Thought for the Day, December 6th 2021

 I recently overheard the following conversation between my children. My eight year old declared that he doesn’t believe in God, to which my daughter replied, “But you believe in Santa!” “That’s different,” he said. “I have proof that Santa exists, because he leaves me presents every year.” To which my other son replied, “God is like Santa; a fat guy with a beard who you never see. You ask him for stuff and sometimes he delivers.” 

This observation taught me two things; one, belief and faith are quite different, and two, I really do need to have another chat with my sons about God. 

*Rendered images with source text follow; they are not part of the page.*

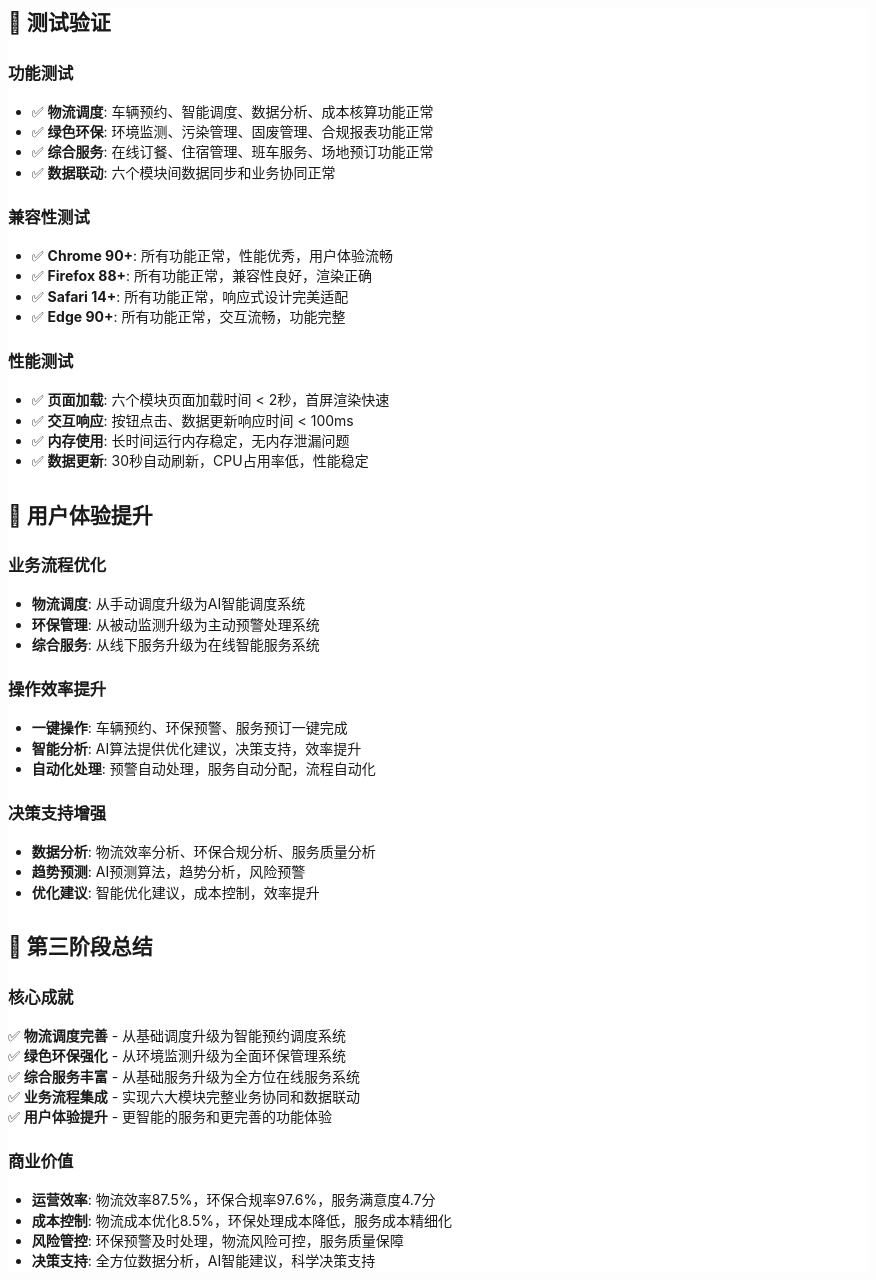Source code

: 
## 🧪 测试验证

### 功能测试
- ✅ **物流调度**: 车辆预约、智能调度、数据分析、成本核算功能正常
- ✅ **绿色环保**: 环境监测、污染管理、固废管理、合规报表功能正常
- ✅ **综合服务**: 在线订餐、住宿管理、班车服务、场地预订功能正常
- ✅ **数据联动**: 六个模块间数据同步和业务协同正常

### 兼容性测试
- ✅ **Chrome 90+**: 所有功能正常，性能优秀，用户体验流畅
- ✅ **Firefox 88+**: 所有功能正常，兼容性良好，渲染正确
- ✅ **Safari 14+**: 所有功能正常，响应式设计完美适配
- ✅ **Edge 90+**: 所有功能正常，交互流畅，功能完整

### 性能测试
- ✅ **页面加载**: 六个模块页面加载时间 < 2秒，首屏渲染快速
- ✅ **交互响应**: 按钮点击、数据更新响应时间 < 100ms
- ✅ **内存使用**: 长时间运行内存稳定，无内存泄漏问题
- ✅ **数据更新**: 30秒自动刷新，CPU占用率低，性能稳定

## 🎯 用户体验提升

### 业务流程优化
- **物流调度**: 从手动调度升级为AI智能调度系统
- **环保管理**: 从被动监测升级为主动预警处理系统
- **综合服务**: 从线下服务升级为在线智能服务系统

### 操作效率提升
- **一键操作**: 车辆预约、环保预警、服务预订一键完成
- **智能分析**: AI算法提供优化建议，决策支持，效率提升
- **自动化处理**: 预警自动处理，服务自动分配，流程自动化

### 决策支持增强
- **数据分析**: 物流效率分析、环保合规分析、服务质量分析
- **趋势预测**: AI预测算法，趋势分析，风险预警
- **优化建议**: 智能优化建议，成本控制，效率提升

## 🎉 第三阶段总结

### 核心成就
✅ **物流调度完善** - 从基础调度升级为智能预约调度系统  
✅ **绿色环保强化** - 从环境监测升级为全面环保管理系统  
✅ **综合服务丰富** - 从基础服务升级为全方位在线服务系统  
✅ **业务流程集成** - 实现六大模块完整业务协同和数据联动  
✅ **用户体验提升** - 更智能的服务和更完善的功能体验  

### 商业价值
- **运营效率**: 物流效率87.5%，环保合规率97.6%，服务满意度4.7分
- **成本控制**: 物流成本优化8.5%，环保处理成本降低，服务成本精细化
- **风险管控**: 环保预警及时处理，物流风险可控，服务质量保障
- **决策支持**: 全方位数据分析，AI智能建议，科学决策支持
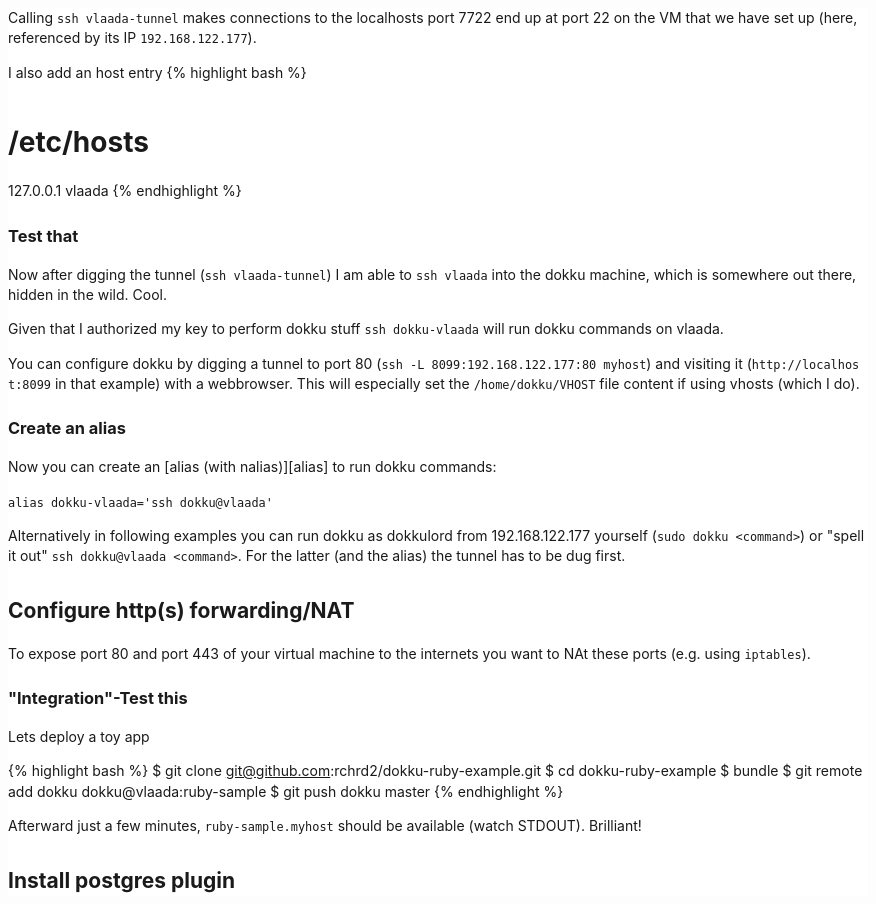 Calling `ssh vlaada-tunnel` makes connections to the localhosts port 7722 end up at port 22 on the VM that we have set up (here, referenced by its IP `192.168.122.177`).

I also add an host entry
{% highlight bash %}
# /etc/hosts
127.0.0.1 vlaada
{% endhighlight %}

### Test that

Now after digging the tunnel (`ssh vlaada-tunnel`) I am able to `ssh vlaada` into the dokku machine, which is somewhere out there, hidden in the wild.  Cool.

Given that I authorized my key to perform dokku stuff `ssh dokku-vlaada` will run dokku commands on vlaada.

You can configure dokku by digging a tunnel to port 80 (`ssh -L 8099:192.168.122.177:80 myhost`) and visiting it (`http://localhost:8099` in that example) with a webbrowser.  This will especially set the `/home/dokku/VHOST` file content if using vhosts (which I do).

### Create an alias

Now you can create an [alias (with nalias)][alias] to run dokku commands:

`alias dokku-vlaada='ssh dokku@vlaada'`

Alternatively in following examples you can run dokku as dokkulord from 192.168.122.177 yourself (`sudo dokku <command>`) or "spell it out" `ssh dokku@vlaada <command>`.  For the latter (and the alias) the tunnel has to be dug first.

## Configure http(s) forwarding/NAT

To expose port 80 and port 443 of your virtual machine to the internets you want to NAt these ports (e.g. using `iptables`).


### "Integration"-Test this

Lets deploy a toy app

{% highlight bash %}
$ git clone git@github.com:rchrd2/dokku-ruby-example.git
$ cd dokku-ruby-example
$ bundle
$ git remote add dokku dokku@vlaada:ruby-sample
$ git push dokku master
{% endhighlight %}

Afterward just a few minutes, `ruby-sample.myhost` should be available (watch STDOUT).  Brilliant!


## Install postgres plugin


[dokku]:       https://github.com/progrium/dokku
[dokku-pg-i71]: https://github.com/Kloadut/dokku-pg-plugin/issues/71
[scripts-github]: https://github.com/fwolfst/scripts/master/setup_dokku_vm
[letsencrypt]: https://letsencrypt.org
[nalias]: http://fwolfst.github.io/bash/2015/04/30/the-mother-of-all-aliases.html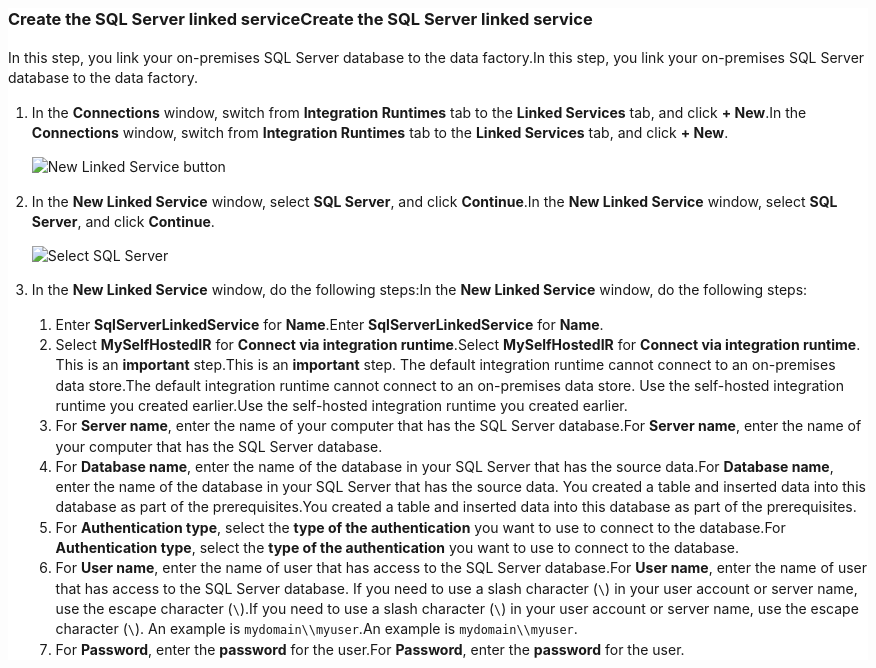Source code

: ### <a name="create-the-sql-server-linked-service"></a><span data-ttu-id="bde6f-216">Create the SQL Server linked service</span><span class="sxs-lookup"><span data-stu-id="bde6f-216">Create the SQL Server linked service</span></span>
<span data-ttu-id="bde6f-217">In this step, you link your on-premises SQL Server database to the data factory.</span><span class="sxs-lookup"><span data-stu-id="bde6f-217">In this step, you link your on-premises SQL Server database to the data factory.</span></span>

1. <span data-ttu-id="bde6f-218">In the **Connections** window, switch from **Integration Runtimes** tab to the **Linked Services** tab, and click **+ New**.</span><span class="sxs-lookup"><span data-stu-id="bde6f-218">In the **Connections** window, switch from **Integration Runtimes** tab to the **Linked Services** tab, and click **+ New**.</span></span>

    ![New Linked Service button](./media/tutorial-incremental-copy-multiple-tables-portal/new-sql-server-linked-service-button.png)
1. <span data-ttu-id="bde6f-220">In the **New Linked Service** window, select **SQL Server**, and click **Continue**.</span><span class="sxs-lookup"><span data-stu-id="bde6f-220">In the **New Linked Service** window, select **SQL Server**, and click **Continue**.</span></span> 

    ![Select SQL Server](./media/tutorial-incremental-copy-multiple-tables-portal/select-sql-server.png)
1. <span data-ttu-id="bde6f-222">In the **New Linked Service** window, do the following steps:</span><span class="sxs-lookup"><span data-stu-id="bde6f-222">In the **New Linked Service** window, do the following steps:</span></span>

    1. <span data-ttu-id="bde6f-223">Enter **SqlServerLinkedService** for **Name**.</span><span class="sxs-lookup"><span data-stu-id="bde6f-223">Enter **SqlServerLinkedService** for **Name**.</span></span> 
    1. <span data-ttu-id="bde6f-224">Select **MySelfHostedIR** for **Connect via integration runtime**.</span><span class="sxs-lookup"><span data-stu-id="bde6f-224">Select **MySelfHostedIR** for **Connect via integration runtime**.</span></span> <span data-ttu-id="bde6f-225">This is an **important** step.</span><span class="sxs-lookup"><span data-stu-id="bde6f-225">This is an **important** step.</span></span> <span data-ttu-id="bde6f-226">The default integration runtime cannot connect to an on-premises data store.</span><span class="sxs-lookup"><span data-stu-id="bde6f-226">The default integration runtime cannot connect to an on-premises data store.</span></span> <span data-ttu-id="bde6f-227">Use the self-hosted integration runtime you created earlier.</span><span class="sxs-lookup"><span data-stu-id="bde6f-227">Use the self-hosted integration runtime you created earlier.</span></span> 
    1. <span data-ttu-id="bde6f-228">For **Server name**, enter the name of your computer that has the SQL Server database.</span><span class="sxs-lookup"><span data-stu-id="bde6f-228">For **Server name**, enter the name of your computer that has the SQL Server database.</span></span>
    1. <span data-ttu-id="bde6f-229">For **Database name**, enter the name of the database in your SQL Server that has the source data.</span><span class="sxs-lookup"><span data-stu-id="bde6f-229">For **Database name**, enter the name of the database in your SQL Server that has the source data.</span></span> <span data-ttu-id="bde6f-230">You created a table and inserted data into this database as part of the prerequisites.</span><span class="sxs-lookup"><span data-stu-id="bde6f-230">You created a table and inserted data into this database as part of the prerequisites.</span></span> 
    1. <span data-ttu-id="bde6f-231">For **Authentication type**, select the **type of the authentication** you want to use to connect to the database.</span><span class="sxs-lookup"><span data-stu-id="bde6f-231">For **Authentication type**, select the **type of the authentication** you want to use to connect to the database.</span></span> 
    1. <span data-ttu-id="bde6f-232">For **User name**, enter the name of user that has access to the SQL Server database.</span><span class="sxs-lookup"><span data-stu-id="bde6f-232">For **User name**, enter the name of user that has access to the SQL Server database.</span></span> <span data-ttu-id="bde6f-233">If you need to use a slash character (`\`) in your user account or server name, use the escape character (`\`).</span><span class="sxs-lookup"><span data-stu-id="bde6f-233">If you need to use a slash character (`\`) in your user account or server name, use the escape character (`\`).</span></span> <span data-ttu-id="bde6f-234">An example is `mydomain\\myuser`.</span><span class="sxs-lookup"><span data-stu-id="bde6f-234">An example is `mydomain\\myuser`.</span></span>
    1. <span data-ttu-id="bde6f-235">For **Password**, enter the **password** for the user.</span><span class="sxs-lookup"><span data-stu-id="bde6f-235">For **Password**, enter the **password** for the user.</span></span>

Now might be a good time to do that because today the Church observes the feast day of Saint Nicholas, Bishop of Myra and elusive source of the tale of Santa Claus. The stories about him have become laced with legend but one strand of folklore seems to be key; this legendary figure, rooted in history, gives generously and he does it in secret, when no one can see, and he asks for nothing in return. Leaving good and naughty lists aside, this is a deeply Christian idea of giving.

I grew up in an atheist home where Santa Claus was everything to the Christmas season. I can still vividly recall the hushed excitement of my brother and I leaving our beds in the dark and creeping downstairs behind our parents to see if Santa had visited. The mince pie we’d left would have one neat, politely bitten bite, and the drink we’d left - our Santa drank whiskey - would be all but gone. Christmas was an outpouring of wonder and magic, and it was fantastic. 

When I became a Christian in adulthood I experienced anew the wonder and magic of the Christmas season, the focal point now being Jesus, who said that unless we change and become like little children, we will never enter the kingdom of heaven. My coming to faith has been a gradual unknowing; a letting go of ego and a realisation that I don’t need to have all the answers. It has been a reclaiming of the forgotten wonder of childhood, where imagination makes anything possible. Saint Augustine wrote that faith is to believe what you do not see and that the reward of this faith is to see what you believe. For me, Jesus Christ - the ultimate present from God – is the proof that God does indeed deliver.